Extracted page text data

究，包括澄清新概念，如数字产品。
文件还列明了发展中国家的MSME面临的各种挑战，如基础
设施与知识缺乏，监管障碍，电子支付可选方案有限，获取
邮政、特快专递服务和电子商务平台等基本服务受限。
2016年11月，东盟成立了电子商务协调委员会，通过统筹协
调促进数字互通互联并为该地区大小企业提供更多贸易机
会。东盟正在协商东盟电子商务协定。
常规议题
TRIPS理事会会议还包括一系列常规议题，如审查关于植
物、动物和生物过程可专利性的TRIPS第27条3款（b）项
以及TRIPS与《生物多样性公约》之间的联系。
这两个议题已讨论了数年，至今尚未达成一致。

§ What needs to be done: From the records above, extract every entry verbatim.

§ Exercise answer:
究，包括澄清新概念，如数字产品。
文件还列明了发展中国家的MSME面临的各种挑战，如基础
设施与知识缺乏，监管障碍，电子支付可选方案有限，获取
邮政、特快专递服务和电子商务平台等基本服务受限。
2016年11月，东盟成立了电子商务协调委员会，通过统筹协
调促进数字互通互联并为该地区大小企业提供更多贸易机
会。东盟正在协商东盟电子商务协定。
常规议题
TRIPS理事会会议还包括一系列常规议题，如审查关于植
物、动物和生物过程可专利性的TRIPS第27条3款（b）项
以及TRIPS与《生物多样性公约》之间的联系。
这两个议题已讨论了数年，至今尚未达成一致。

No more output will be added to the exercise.